_YOUR GOAL_.
As the answer, set down the lines below from the one containing "hfov_deg: 51.9" through the one containing "exposure_s: 1/3200", exactly and inclusively, and no others.

EXTRACTED MATERIAL START

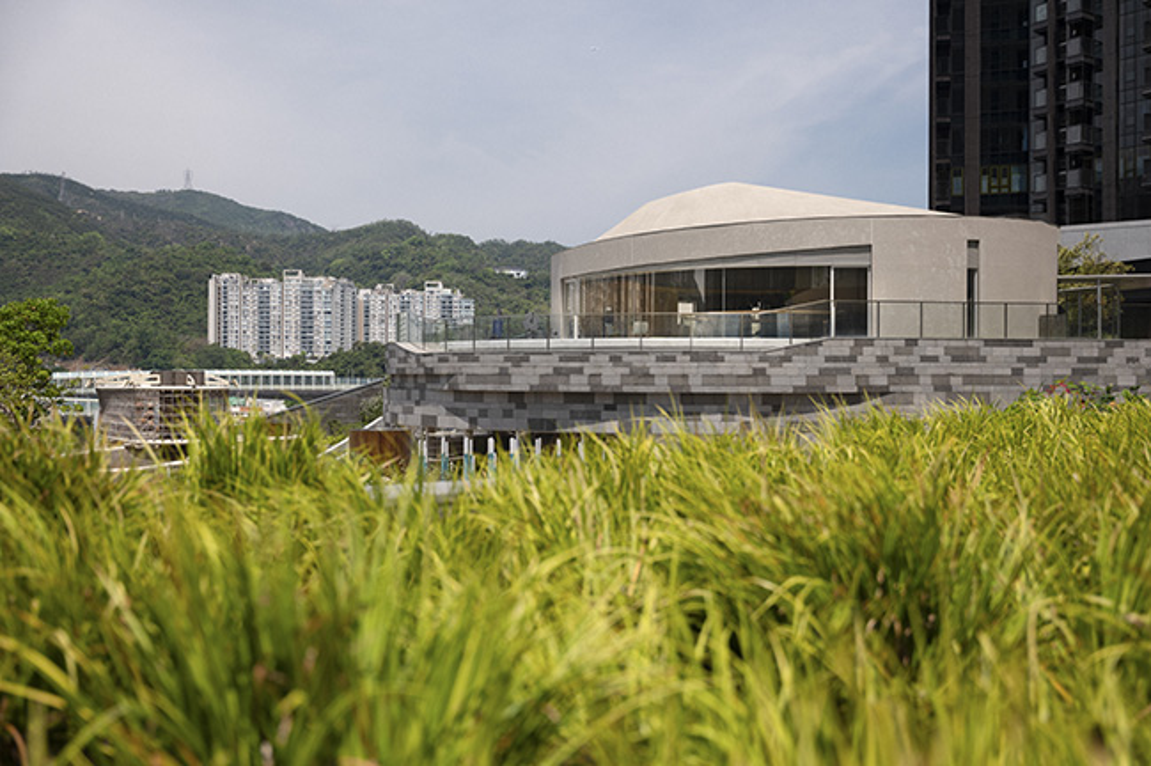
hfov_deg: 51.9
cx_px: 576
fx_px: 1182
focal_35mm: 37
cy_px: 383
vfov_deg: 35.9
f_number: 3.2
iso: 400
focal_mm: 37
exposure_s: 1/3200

EXTRACTED MATERIAL END
EXTRACTED MATERIAL START

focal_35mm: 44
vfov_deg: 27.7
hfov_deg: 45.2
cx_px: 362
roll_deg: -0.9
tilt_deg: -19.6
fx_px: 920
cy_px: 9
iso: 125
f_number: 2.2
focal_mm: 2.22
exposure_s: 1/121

EXTRACTED MATERIAL END

_RESULT OF THIS EXERCISE_.
hfov_deg: 51.9
cx_px: 576
fx_px: 1182
focal_35mm: 37
cy_px: 383
vfov_deg: 35.9
f_number: 3.2
iso: 400
focal_mm: 37
exposure_s: 1/3200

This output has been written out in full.